Swift has an internal innovation lab called Innotribe, which is a group of individuals who travel globally to collect innovative thinkers to bring to Sibos to help bridge the gap between protection and innovation. Two speakers in particular made it very clear that competitive advantage today requires individuals build robust relationships across business sectors. Peter Hinssen asserts,“if you understand networks, you will understand the future.” Things are more relational and less hierarchical. There is too much to know and individuals can no longer be single point sources. Those who will have the best sense of reality are those who live and foster relationships in robust networks. So many people like to be with individuals that are similar in lifestyle and expression. Yet, navigating complexity requires people to be more interested in what they have to learn from one another than what it is that they have in common. Similarly Ann Badillo urges that rather than think of a network as a community, think of it “as a rainforest.” She says,“we need to go beyond building networks to building eco-systems.” This requires a much more robust inclusive design around friends, clients, customers, shareholders.
This may be the best paragraph I've read yet summing up the reasons to move towards a vastly different way of thinking of the business entity and it's place in the socio-economic environment.
Sertl goes on to say:
 Sustainable innovation and entrepreneurial growth come from ecosystems, not mere assets. Ecosystems are environments designed from the bottom-up to foster serendipitous interactions. The ecosystems are nurtured by several key cultural traits: connectivity, diversity of ideas and talents, deep levels of trust, motivations that rise above short-term zero-sum calculation, and cultural norms that encourage dreaming, risk-taking, and paying it forward.

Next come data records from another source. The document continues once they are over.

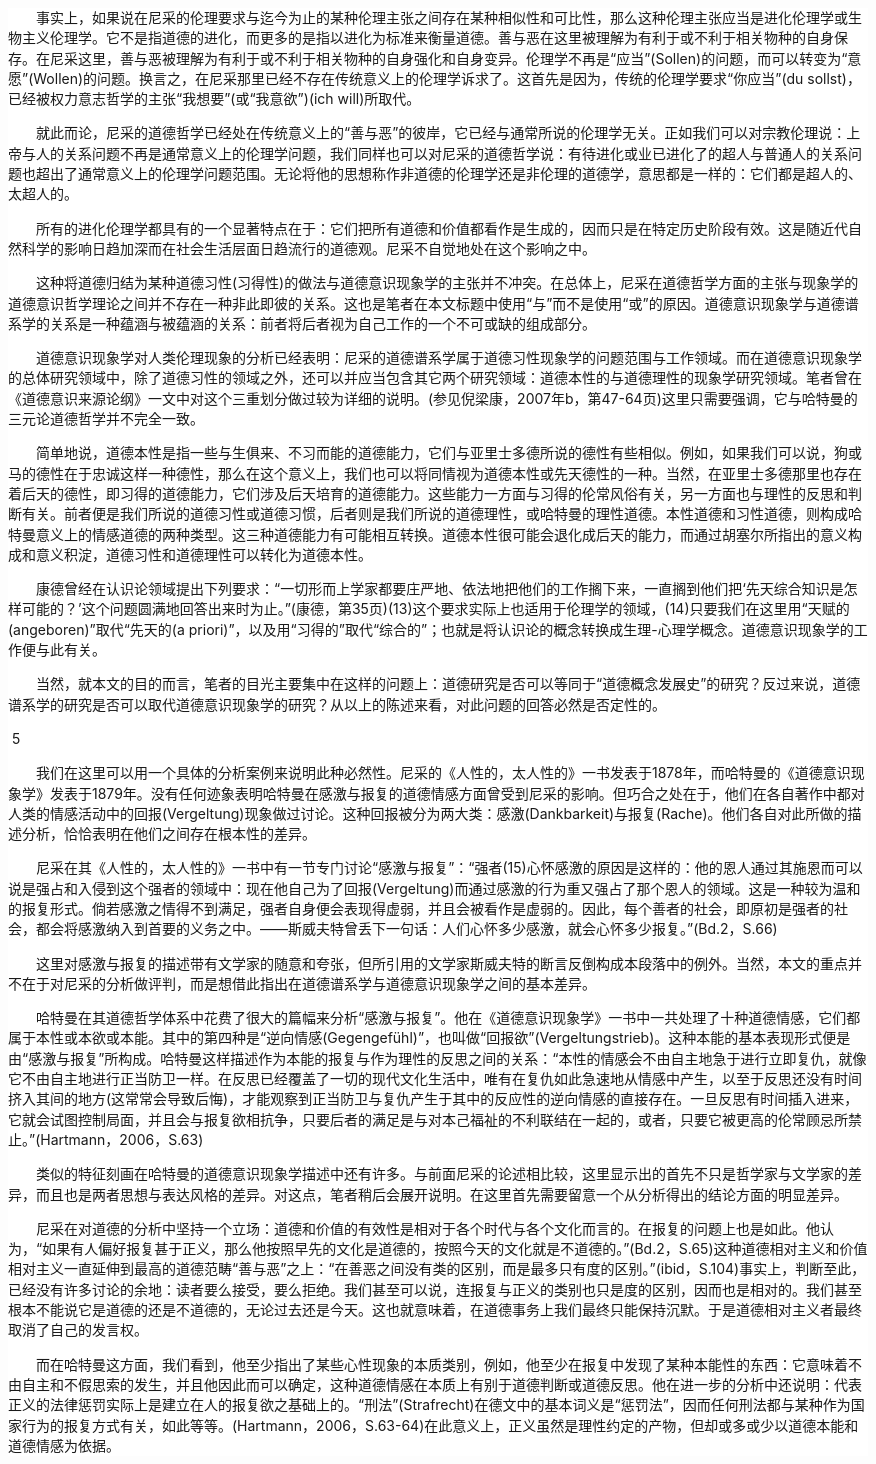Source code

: 　　事实上，如果说在尼采的伦理要求与迄今为止的某种伦理主张之间存在某种相似性和可比性，那么这种伦理主张应当是进化伦理学或生物主义伦理学。它不是指道德的进化，而更多的是指以进化为标准来衡量道德。善与恶在这里被理解为有利于或不利于相关物种的自身保存。在尼采这里，善与恶被理解为有利于或不利于相关物种的自身强化和自身变异。伦理学不再是“应当”(Sollen)的问题，而可以转变为“意愿”(Wollen)的问题。换言之，在尼采那里已经不存在传统意义上的伦理学诉求了。这首先是因为，传统的伦理学要求“你应当”(du sollst)，已经被权力意志哲学的主张“我想要”(或“我意欲”)(ich will)所取代。

　　就此而论，尼采的道德哲学已经处在传统意义上的“善与恶”的彼岸，它已经与通常所说的伦理学无关。正如我们可以对宗教伦理说：上帝与人的关系问题不再是通常意义上的伦理学问题，我们同样也可以对尼采的道德哲学说：有待进化或业已进化了的超人与普通人的关系问题也超出了通常意义上的伦理学问题范围。无论将他的思想称作非道德的伦理学还是非伦理的道德学，意思都是一样的：它们都是超人的、太超人的。

　　所有的进化伦理学都具有的一个显著特点在于：它们把所有道德和价值都看作是生成的，因而只是在特定历史阶段有效。这是随近代自然科学的影响日趋加深而在社会生活层面日趋流行的道德观。尼采不自觉地处在这个影响之中。

　　这种将道德归结为某种道德习性(习得性)的做法与道德意识现象学的主张并不冲突。在总体上，尼采在道德哲学方面的主张与现象学的道德意识哲学理论之间并不存在一种非此即彼的关系。这也是笔者在本文标题中使用“与”而不是使用“或”的原因。道德意识现象学与道德谱系学的关系是一种蕴涵与被蕴涵的关系：前者将后者视为自己工作的一个不可或缺的组成部分。

　　道德意识现象学对人类伦理现象的分析已经表明：尼采的道德谱系学属于道德习性现象学的问题范围与工作领域。而在道德意识现象学的总体研究领域中，除了道德习性的领域之外，还可以并应当包含其它两个研究领域：道德本性的与道德理性的现象学研究领域。笔者曾在《道德意识来源论纲》一文中对这个三重划分做过较为详细的说明。(参见倪梁康，2007年b，第47-64页)这里只需要强调，它与哈特曼的三元论道德哲学并不完全一致。

　　简单地说，道德本性是指一些与生俱来、不习而能的道德能力，它们与亚里士多德所说的德性有些相似。例如，如果我们可以说，狗或马的德性在于忠诚这样一种德性，那么在这个意义上，我们也可以将同情视为道德本性或先天德性的一种。当然，在亚里士多德那里也存在着后天的德性，即习得的道德能力，它们涉及后天培育的道德能力。这些能力一方面与习得的伦常风俗有关，另一方面也与理性的反思和判断有关。前者便是我们所说的道德习性或道德习惯，后者则是我们所说的道德理性，或哈特曼的理性道德。本性道德和习性道德，则构成哈特曼意义上的情感道德的两种类型。这三种道德能力有可能相互转换。道德本性很可能会退化成后天的能力，而通过胡塞尔所指出的意义构成和意义积淀，道德习性和道德理性可以转化为道德本性。

　　康德曾经在认识论领域提出下列要求：“一切形而上学家都要庄严地、依法地把他们的工作搁下来，一直搁到他们把‘先天综合知识是怎样可能的？’这个问题圆满地回答出来时为止。”(康德，第35页)(13)这个要求实际上也适用于伦理学的领域，(14)只要我们在这里用“天赋的(angeboren)”取代“先天的(a priori)”，以及用“习得的”取代“综合的”；也就是将认识论的概念转换成生理-心理学概念。道德意识现象学的工作便与此有关。

　　当然，就本文的目的而言，笔者的目光主要集中在这样的问题上：道德研究是否可以等同于“道德概念发展史”的研究？反过来说，道德谱系学的研究是否可以取代道德意识现象学的研究？从以上的陈述来看，对此问题的回答必然是否定性的。

 5

　　我们在这里可以用一个具体的分析案例来说明此种必然性。尼采的《人性的，太人性的》一书发表于1878年，而哈特曼的《道德意识现象学》发表于1879年。没有任何迹象表明哈特曼在感激与报复的道德情感方面曾受到尼采的影响。但巧合之处在于，他们在各自著作中都对人类的情感活动中的回报(Vergeltung)现象做过讨论。这种回报被分为两大类：感激(Dankbarkeit)与报复(Rache)。他们各自对此所做的描述分析，恰恰表明在他们之间存在根本性的差异。

　　尼采在其《人性的，太人性的》一书中有一节专门讨论“感激与报复”：“强者(15)心怀感激的原因是这样的：他的恩人通过其施恩而可以说是强占和入侵到这个强者的领域中：现在他自己为了回报(Vergeltung)而通过感激的行为重又强占了那个恩人的领域。这是一种较为温和的报复形式。倘若感激之情得不到满足，强者自身便会表现得虚弱，并且会被看作是虚弱的。因此，每个善者的社会，即原初是强者的社会，都会将感激纳入到首要的义务之中。——斯威夫特曾丢下一句话：人们心怀多少感激，就会心怀多少报复。”(Bd.2，S.66)

　　这里对感激与报复的描述带有文学家的随意和夸张，但所引用的文学家斯威夫特的断言反倒构成本段落中的例外。当然，本文的重点并不在于对尼采的分析做评判，而是想借此指出在道德谱系学与道德意识现象学之间的基本差异。

　　哈特曼在其道德哲学体系中花费了很大的篇幅来分析“感激与报复”。他在《道德意识现象学》一书中一共处理了十种道德情感，它们都属于本性或本欲或本能。其中的第四种是“逆向情感(Gegengefühl)”，也叫做“回报欲”(Vergeltungstrieb)。这种本能的基本表现形式便是由“感激与报复”所构成。哈特曼这样描述作为本能的报复与作为理性的反思之间的关系：“本性的情感会不由自主地急于进行立即复仇，就像它不由自主地进行正当防卫一样。在反思已经覆盖了一切的现代文化生活中，唯有在复仇如此急速地从情感中产生，以至于反思还没有时间挤入其间的地方(这常常会导致后悔)，才能观察到正当防卫与复仇产生于其中的反应性的逆向情感的直接存在。一旦反思有时间插入进来，它就会试图控制局面，并且会与报复欲相抗争，只要后者的满足是与对本己福祉的不利联结在一起的，或者，只要它被更高的伦常顾忌所禁止。”(Hartmann，2006，S.63)

　　类似的特征刻画在哈特曼的道德意识现象学描述中还有许多。与前面尼采的论述相比较，这里显示出的首先不只是哲学家与文学家的差异，而且也是两者思想与表达风格的差异。对这点，笔者稍后会展开说明。在这里首先需要留意一个从分析得出的结论方面的明显差异。

　　尼采在对道德的分析中坚持一个立场：道德和价值的有效性是相对于各个时代与各个文化而言的。在报复的问题上也是如此。他认为，“如果有人偏好报复甚于正义，那么他按照早先的文化是道德的，按照今天的文化就是不道德的。”(Bd.2，S.65)这种道德相对主义和价值相对主义一直延伸到最高的道德范畴“善与恶”之上：“在善恶之间没有类的区别，而是最多只有度的区别。”(ibid，S.104)事实上，判断至此，已经没有许多讨论的余地：读者要么接受，要么拒绝。我们甚至可以说，连报复与正义的类别也只是度的区别，因而也是相对的。我们甚至根本不能说它是道德的还是不道德的，无论过去还是今天。这也就意味着，在道德事务上我们最终只能保持沉默。于是道德相对主义者最终取消了自己的发言权。

　　而在哈特曼这方面，我们看到，他至少指出了某些心性现象的本质类别，例如，他至少在报复中发现了某种本能性的东西：它意味着不由自主和不假思索的发生，并且他因此而可以确定，这种道德情感在本质上有别于道德判断或道德反思。他在进一步的分析中还说明：代表正义的法律惩罚实际上是建立在人的报复欲之基础上的。“刑法”(Strafrecht)在德文中的基本词义是“惩罚法”，因而任何刑法都与某种作为国家行为的报复方式有关，如此等等。(Hartmann，2006，S.63-64)在此意义上，正义虽然是理性约定的产物，但却或多或少以道德本能和道德情感为依据。
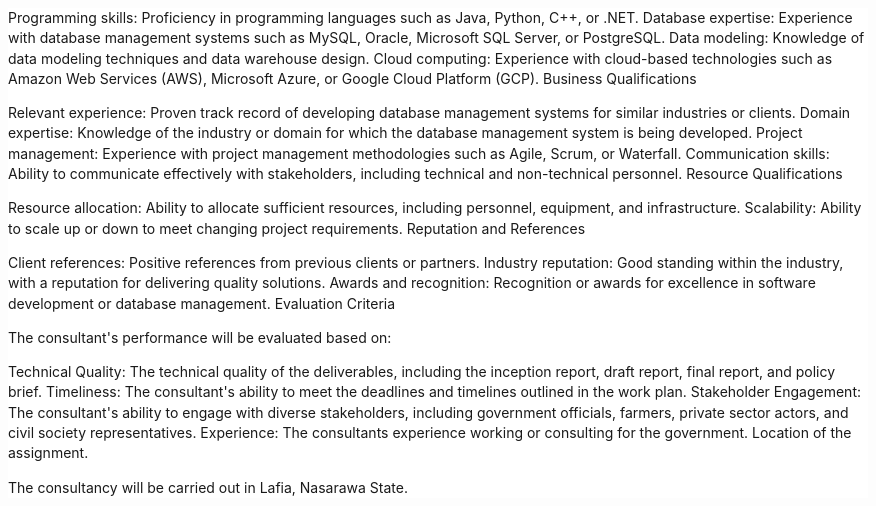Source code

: Programming skills: Proficiency in programming languages such as Java, Python, C++, or .NET.
Database expertise: Experience with database management systems such as MySQL, Oracle, Microsoft SQL Server, or PostgreSQL.
Data modeling: Knowledge of data modeling techniques and data warehouse design.
Cloud computing: Experience with cloud-based technologies such as Amazon Web Services (AWS), Microsoft Azure, or Google Cloud Platform (GCP).
Business Qualifications

Relevant experience: Proven track record of developing database management systems for similar industries or clients.
Domain expertise: Knowledge of the industry or domain for which the database management system is being developed.
Project management: Experience with project management methodologies such as Agile, Scrum, or Waterfall.
Communication skills: Ability to communicate effectively with stakeholders, including technical and non-technical personnel.
Resource Qualifications

Resource allocation: Ability to allocate sufficient resources, including personnel, equipment, and infrastructure.
Scalability: Ability to scale up or down to meet changing project requirements.
Reputation and References

Client references: Positive references from previous clients or partners.
Industry reputation: Good standing within the industry, with a reputation for delivering quality solutions.
Awards and recognition: Recognition or awards for excellence in software development or database management.
Evaluation Criteria

The consultant's performance will be evaluated based on:

Technical Quality: The technical quality of the deliverables, including the inception report, draft report, final report, and policy brief.
Timeliness: The consultant's ability to meet the deadlines and timelines outlined in the work plan.
Stakeholder Engagement: The consultant's ability to engage with diverse stakeholders, including government officials, farmers, private sector actors, and civil society representatives.
Experience: The consultants experience working or consulting for the government.
Location of the assignment.

The consultancy will be carried out in Lafia, Nasarawa State.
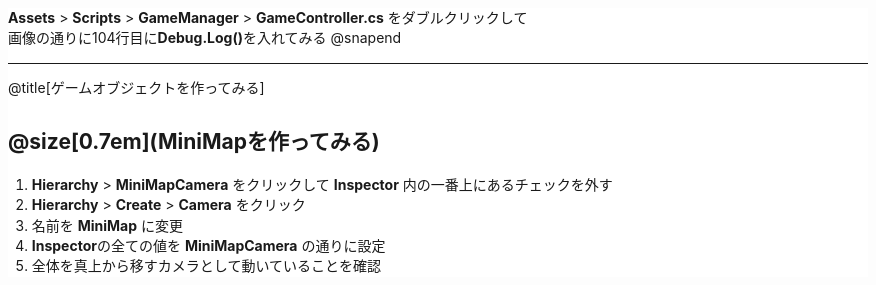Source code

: <b>Assets</b> > <b>Scripts</b> > <b>GameManager</b> > <b>GameController.cs</b> をダブルクリックして<br>
画像の通りに104行目に<b>Debug.Log()</b>を入れてみる
@snapend

---
@title[ゲームオブジェクトを作ってみる]

<h2>@size[0.7em](MiniMapを作ってみる)</h2>

1. **Hierarchy** > **MiniMapCamera** をクリックして **Inspector** 内の一番上にあるチェックを外す
1. **Hierarchy** > **Create** > **Camera** をクリック
1. 名前を **MiniMap** に変更
1. **Inspector**の全ての値を **MiniMapCamera** の通りに設定
1. 全体を真上から移すカメラとして動いていることを確認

Every single point there is bang on, and can't be separated from the other. This isn't some kind of piecemeal strategy. It's all in, or all out. The losers will be those that could only ever dip their toes in the water, that never dove in and learned how to swim in the new environment. The leaders will be those that inspire all involved to dive in, learn to swim, and learn to synthesize and synchronize.
If you're thinking to yourself that a lot of the culture and culturally rewarded behaviours of today's organization are ill-suited to the new environment, you're absolutely right. Leaders will know how to either sort them out, and rid the organization of the ill-suited, or inspire their charges to embrace the new world, and how to thrive in it. The knowledge needed to thrive in these new environments abound.
In closing, Sertl nicely circles the square with this quote:
 Penny Hembrow, VP of Global Banking at CGI Group, Inc. was an exhibitor at Sibos. When asked about today’s competitive advantage and navigating complexity, she gave a large smile and let out a sigh, “At the end of the day we must never forget that consulting at its best no matter what you do is about problem solving.” One of the biggest challenges we have right now is how to be globally minded yet serve our local communities. We have to toggle all the time between global and local. We might have large global networks, but at the end of the day most transactions are really made in person face to face. Even though it might be difficult, one has to find a way to have one foot planted in the macro and one planted in office in the life of the person you are serving. Hembrow refers to this as “the art of proximity - bringing global relevance at a macro level to the front door of the person you are serving.”
What does this mean? A continued move away from competing on price, and mass production, and towards competing on value and value creation. Which means more and more a world of customization. What does this mean for management? (yes, Virginia, management still matters) That managers are gardeners, who nurture, nourish and feed their ecosystem. Is that being taught at business schools? Probably not. But that is where the followers are, not the leaders.